It's pretty crazy that in just 1983, a representative for MTV, Mark Goodman, openly admitted that MTV avoided airing black artists' music videos because they wanted to appeal to white audiences. In this interview with David Bowie, he's pretty clear about how programming is designed to bring in white kids in Poughkeepsie, and that's it. Bowie is relentless in his line of questioning in a way few artists would be willing to be today, at least in person. On Twitter, anything goes:
In the interview, Bowie says:
There seem to be a lot of black artists making very good videos that I’m surprised aren’t being used on MTV.
And when Goodman responds with this bullsh*t excuse:
We have to try and do what we think not only New York and Los Angeles will appreciate, but also Poughkeepsie or the Midwest. Pick some town in the Midwest which would be scared to death by … a string of other black faces, or black music...We have to play music we think an entire country is going to like, and certainly we’re a rock-and-roll station.
Bowie then tells him to stop shifting blame, "Don’t say, ‘Well, it’s not me, it’s them.’ Is it not possible it should be a conviction of the station and of the radio stations to be fair … to make the media more integrated?”
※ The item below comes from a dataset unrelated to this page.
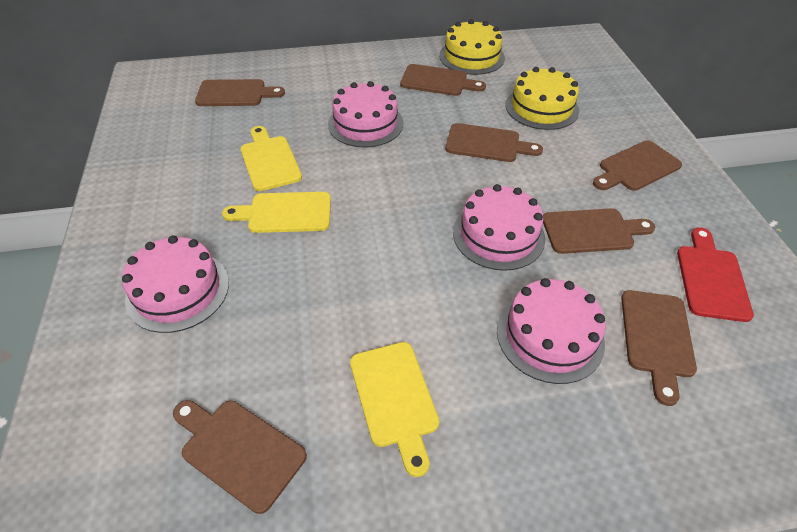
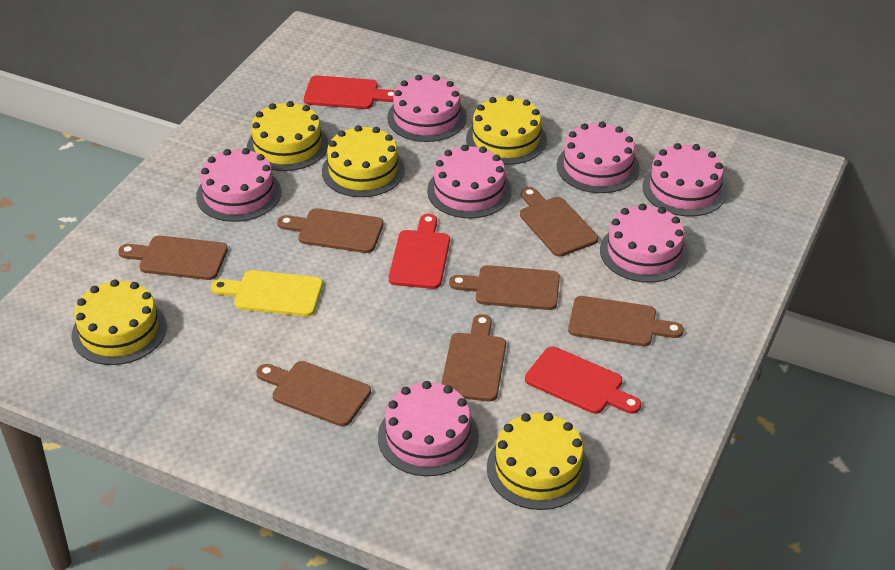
pink cake: 4 -> 7
red cutting board: 1 -> 3
yellow cake: 2 -> 5
yellow cutting board: 3 -> 1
Not a lot of white artist's were in a rush to criticize a system that favored them, so it's remarkable to see Bowie using his influence to challenge MTV. To be fair to Goodman, he later reflected on the interview saying he agreed with Bowie, but couldn't talk sh*t about the network that employed him. Goodman said:
So when Bowie started in with me, I tried to explain the rock format idea. And Bowie was not having it.
I was fumpfering around for something to say, and the interview felt like an eternity. The fact was, J.J. [Jackson] and I had been talking about this. He pointed out to me that he was initially down with the rock format, but once MTV started to play Spandau Ballet and ABC — basically, white R&B acts — he felt there was no reason not to play black R&B acts.
Cultural appropriation in music and the prioritization of white musicians is still an issue that creates Internet firestorms today, though MTV has gotten a lot better at PR. Look at Iggy Azalea vs. Azaelia Banks. Thirty years ago, MTV would have admitted out loud that they give Iggy screen time because she's white. Things have changed in that respect, at least.